Dataset entries
----------------------------------------

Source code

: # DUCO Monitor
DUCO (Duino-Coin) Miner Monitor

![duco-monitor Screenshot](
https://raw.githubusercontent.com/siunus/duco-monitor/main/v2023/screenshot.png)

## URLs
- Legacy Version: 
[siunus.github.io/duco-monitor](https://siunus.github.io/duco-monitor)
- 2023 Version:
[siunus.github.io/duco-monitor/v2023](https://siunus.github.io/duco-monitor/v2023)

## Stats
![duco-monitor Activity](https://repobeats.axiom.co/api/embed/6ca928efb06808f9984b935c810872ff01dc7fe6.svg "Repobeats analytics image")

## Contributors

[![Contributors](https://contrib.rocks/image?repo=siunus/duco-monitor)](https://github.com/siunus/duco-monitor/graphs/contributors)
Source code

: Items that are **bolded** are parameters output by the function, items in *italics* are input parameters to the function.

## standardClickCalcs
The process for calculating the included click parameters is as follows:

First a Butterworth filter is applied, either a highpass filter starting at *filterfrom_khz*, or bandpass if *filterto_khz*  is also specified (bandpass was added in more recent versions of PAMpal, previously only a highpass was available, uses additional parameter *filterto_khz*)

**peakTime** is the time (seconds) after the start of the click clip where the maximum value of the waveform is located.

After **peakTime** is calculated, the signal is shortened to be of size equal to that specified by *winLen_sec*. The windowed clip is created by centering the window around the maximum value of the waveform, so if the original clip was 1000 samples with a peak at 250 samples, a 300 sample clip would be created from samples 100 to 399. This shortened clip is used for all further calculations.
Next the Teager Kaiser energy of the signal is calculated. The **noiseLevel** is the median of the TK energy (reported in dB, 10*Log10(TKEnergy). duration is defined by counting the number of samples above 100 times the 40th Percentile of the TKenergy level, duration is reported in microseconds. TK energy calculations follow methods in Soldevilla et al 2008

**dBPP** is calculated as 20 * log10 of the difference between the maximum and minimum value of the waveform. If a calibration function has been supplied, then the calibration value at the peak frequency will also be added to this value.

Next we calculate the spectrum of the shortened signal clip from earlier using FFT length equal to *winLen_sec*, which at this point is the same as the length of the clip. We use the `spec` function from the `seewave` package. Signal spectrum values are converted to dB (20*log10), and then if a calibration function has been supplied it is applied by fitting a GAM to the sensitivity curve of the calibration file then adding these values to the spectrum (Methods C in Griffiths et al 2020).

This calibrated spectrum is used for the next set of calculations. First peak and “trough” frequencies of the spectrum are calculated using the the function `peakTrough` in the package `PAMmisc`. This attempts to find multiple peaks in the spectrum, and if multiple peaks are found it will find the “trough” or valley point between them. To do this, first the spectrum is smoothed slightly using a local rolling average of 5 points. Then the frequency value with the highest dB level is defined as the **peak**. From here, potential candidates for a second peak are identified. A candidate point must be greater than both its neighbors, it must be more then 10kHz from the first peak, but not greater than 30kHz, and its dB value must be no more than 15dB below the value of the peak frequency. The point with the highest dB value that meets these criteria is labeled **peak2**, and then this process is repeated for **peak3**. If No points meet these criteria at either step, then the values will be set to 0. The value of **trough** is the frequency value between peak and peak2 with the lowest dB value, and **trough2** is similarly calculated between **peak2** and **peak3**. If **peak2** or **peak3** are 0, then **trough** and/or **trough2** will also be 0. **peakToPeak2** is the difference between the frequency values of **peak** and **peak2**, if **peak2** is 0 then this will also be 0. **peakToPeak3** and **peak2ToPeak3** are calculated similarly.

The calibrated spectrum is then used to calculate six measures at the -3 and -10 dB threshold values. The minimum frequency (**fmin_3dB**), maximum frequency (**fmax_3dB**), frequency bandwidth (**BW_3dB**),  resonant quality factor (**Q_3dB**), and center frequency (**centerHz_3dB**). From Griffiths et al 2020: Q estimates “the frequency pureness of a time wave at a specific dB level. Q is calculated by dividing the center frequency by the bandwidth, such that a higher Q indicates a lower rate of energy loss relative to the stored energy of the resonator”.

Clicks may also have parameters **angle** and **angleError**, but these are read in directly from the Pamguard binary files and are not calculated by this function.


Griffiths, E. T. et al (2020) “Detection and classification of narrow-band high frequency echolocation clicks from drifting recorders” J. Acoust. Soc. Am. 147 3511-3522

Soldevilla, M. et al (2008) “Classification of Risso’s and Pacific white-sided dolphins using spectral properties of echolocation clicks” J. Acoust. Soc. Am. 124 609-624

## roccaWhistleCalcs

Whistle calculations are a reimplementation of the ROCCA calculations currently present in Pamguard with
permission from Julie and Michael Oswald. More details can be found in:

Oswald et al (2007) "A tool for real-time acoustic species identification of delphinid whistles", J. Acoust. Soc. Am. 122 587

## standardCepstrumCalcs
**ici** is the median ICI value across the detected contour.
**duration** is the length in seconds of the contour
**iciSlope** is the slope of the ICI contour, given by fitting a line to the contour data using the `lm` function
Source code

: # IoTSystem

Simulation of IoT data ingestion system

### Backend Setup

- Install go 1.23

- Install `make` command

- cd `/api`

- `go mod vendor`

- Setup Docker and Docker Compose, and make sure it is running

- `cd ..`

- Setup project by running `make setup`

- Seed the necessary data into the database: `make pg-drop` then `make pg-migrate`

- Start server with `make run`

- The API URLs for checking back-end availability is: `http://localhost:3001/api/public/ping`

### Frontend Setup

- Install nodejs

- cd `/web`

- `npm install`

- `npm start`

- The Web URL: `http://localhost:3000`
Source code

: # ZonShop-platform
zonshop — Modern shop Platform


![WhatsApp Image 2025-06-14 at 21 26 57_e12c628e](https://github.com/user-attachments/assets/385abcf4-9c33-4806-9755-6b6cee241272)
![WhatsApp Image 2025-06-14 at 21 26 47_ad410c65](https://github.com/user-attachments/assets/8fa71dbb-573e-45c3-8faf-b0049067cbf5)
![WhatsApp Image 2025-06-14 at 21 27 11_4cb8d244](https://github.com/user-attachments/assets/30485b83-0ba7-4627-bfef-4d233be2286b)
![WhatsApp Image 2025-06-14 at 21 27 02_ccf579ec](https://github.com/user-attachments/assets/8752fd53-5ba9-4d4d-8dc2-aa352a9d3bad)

----------------------------------------

In the records above, change "Frontend Setup" to "Web Client Setup" and keep every other line the same.

SOLUTION TO THIS EXERCISE:
Source code

: # DUCO Monitor
DUCO (Duino-Coin) Miner Monitor

![duco-monitor Screenshot](
https://raw.githubusercontent.com/siunus/duco-monitor/main/v2023/screenshot.png)

## URLs
- Legacy Version: 
[siunus.github.io/duco-monitor](https://siunus.github.io/duco-monitor)
- 2023 Version:
[siunus.github.io/duco-monitor/v2023](https://siunus.github.io/duco-monitor/v2023)

## Stats
![duco-monitor Activity](https://repobeats.axiom.co/api/embed/6ca928efb06808f9984b935c810872ff01dc7fe6.svg "Repobeats analytics image")

## Contributors

[![Contributors](https://contrib.rocks/image?repo=siunus/duco-monitor)](https://github.com/siunus/duco-monitor/graphs/contributors)
Source code

: Items that are **bolded** are parameters output by the function, items in *italics* are input parameters to the function.

## standardClickCalcs
The process for calculating the included click parameters is as follows:

First a Butterworth filter is applied, either a highpass filter starting at *filterfrom_khz*, or bandpass if *filterto_khz*  is also specified (bandpass was added in more recent versions of PAMpal, previously only a highpass was available, uses additional parameter *filterto_khz*)

**peakTime** is the time (seconds) after the start of the click clip where the maximum value of the waveform is located.

After **peakTime** is calculated, the signal is shortened to be of size equal to that specified by *winLen_sec*. The windowed clip is created by centering the window around the maximum value of the waveform, so if the original clip was 1000 samples with a peak at 250 samples, a 300 sample clip would be created from samples 100 to 399. This shortened clip is used for all further calculations.
Next the Teager Kaiser energy of the signal is calculated. The **noiseLevel** is the median of the TK energy (reported in dB, 10*Log10(TKEnergy). duration is defined by counting the number of samples above 100 times the 40th Percentile of the TKenergy level, duration is reported in microseconds. TK energy calculations follow methods in Soldevilla et al 2008

**dBPP** is calculated as 20 * log10 of the difference between the maximum and minimum value of the waveform. If a calibration function has been supplied, then the calibration value at the peak frequency will also be added to this value.

Next we calculate the spectrum of the shortened signal clip from earlier using FFT length equal to *winLen_sec*, which at this point is the same as the length of the clip. We use the `spec` function from the `seewave` package. Signal spectrum values are converted to dB (20*log10), and then if a calibration function has been supplied it is applied by fitting a GAM to the sensitivity curve of the calibration file then adding these values to the spectrum (Methods C in Griffiths et al 2020).

This calibrated spectrum is used for the next set of calculations. First peak and “trough” frequencies of the spectrum are calculated using the the function `peakTrough` in the package `PAMmisc`. This attempts to find multiple peaks in the spectrum, and if multiple peaks are found it will find the “trough” or valley point between them. To do this, first the spectrum is smoothed slightly using a local rolling average of 5 points. Then the frequency value with the highest dB level is defined as the **peak**. From here, potential candidates for a second peak are identified. A candidate point must be greater than both its neighbors, it must be more then 10kHz from the first peak, but not greater than 30kHz, and its dB value must be no more than 15dB below the value of the peak frequency. The point with the highest dB value that meets these criteria is labeled **peak2**, and then this process is repeated for **peak3**. If No points meet these criteria at either step, then the values will be set to 0. The value of **trough** is the frequency value between peak and peak2 with the lowest dB value, and **trough2** is similarly calculated between **peak2** and **peak3**. If **peak2** or **peak3** are 0, then **trough** and/or **trough2** will also be 0. **peakToPeak2** is the difference between the frequency values of **peak** and **peak2**, if **peak2** is 0 then this will also be 0. **peakToPeak3** and **peak2ToPeak3** are calculated similarly.

The calibrated spectrum is then used to calculate six measures at the -3 and -10 dB threshold values. The minimum frequency (**fmin_3dB**), maximum frequency (**fmax_3dB**), frequency bandwidth (**BW_3dB**),  resonant quality factor (**Q_3dB**), and center frequency (**centerHz_3dB**). From Griffiths et al 2020: Q estimates “the frequency pureness of a time wave at a specific dB level. Q is calculated by dividing the center frequency by the bandwidth, such that a higher Q indicates a lower rate of energy loss relative to the stored energy of the resonator”.

Clicks may also have parameters **angle** and **angleError**, but these are read in directly from the Pamguard binary files and are not calculated by this function.


Griffiths, E. T. et al (2020) “Detection and classification of narrow-band high frequency echolocation clicks from drifting recorders” J. Acoust. Soc. Am. 147 3511-3522

Soldevilla, M. et al (2008) “Classification of Risso’s and Pacific white-sided dolphins using spectral properties of echolocation clicks” J. Acoust. Soc. Am. 124 609-624

## roccaWhistleCalcs

Whistle calculations are a reimplementation of the ROCCA calculations currently present in Pamguard with
permission from Julie and Michael Oswald. More details can be found in:

Oswald et al (2007) "A tool for real-time acoustic species identification of delphinid whistles", J. Acoust. Soc. Am. 122 587

## standardCepstrumCalcs
**ici** is the median ICI value across the detected contour.
**duration** is the length in seconds of the contour
**iciSlope** is the slope of the ICI contour, given by fitting a line to the contour data using the `lm` function
Source code

: # IoTSystem

Simulation of IoT data ingestion system

### Backend Setup

- Install go 1.23

- Install `make` command

- cd `/api`

- `go mod vendor`

- Setup Docker and Docker Compose, and make sure it is running

- `cd ..`

- Setup project by running `make setup`

- Seed the necessary data into the database: `make pg-drop` then `make pg-migrate`

- Start server with `make run`

- The API URLs for checking back-end availability is: `http://localhost:3001/api/public/ping`

### Web Client Setup

- Install nodejs

- cd `/web`

- `npm install`

- `npm start`

- The Web URL: `http://localhost:3000`
Source code

: # ZonShop-platform
zonshop — Modern shop Platform


![WhatsApp Image 2025-06-14 at 21 26 57_e12c628e](https://github.com/user-attachments/assets/385abcf4-9c33-4806-9755-6b6cee241272)
![WhatsApp Image 2025-06-14 at 21 26 47_ad410c65](https://github.com/user-attachments/assets/8fa71dbb-573e-45c3-8faf-b0049067cbf5)
![WhatsApp Image 2025-06-14 at 21 27 11_4cb8d244](https://github.com/user-attachments/assets/30485b83-0ba7-4627-bfef-4d233be2286b)
![WhatsApp Image 2025-06-14 at 21 27 02_ccf579ec](https://github.com/user-attachments/assets/8752fd53-5ba9-4d4d-8dc2-aa352a9d3bad)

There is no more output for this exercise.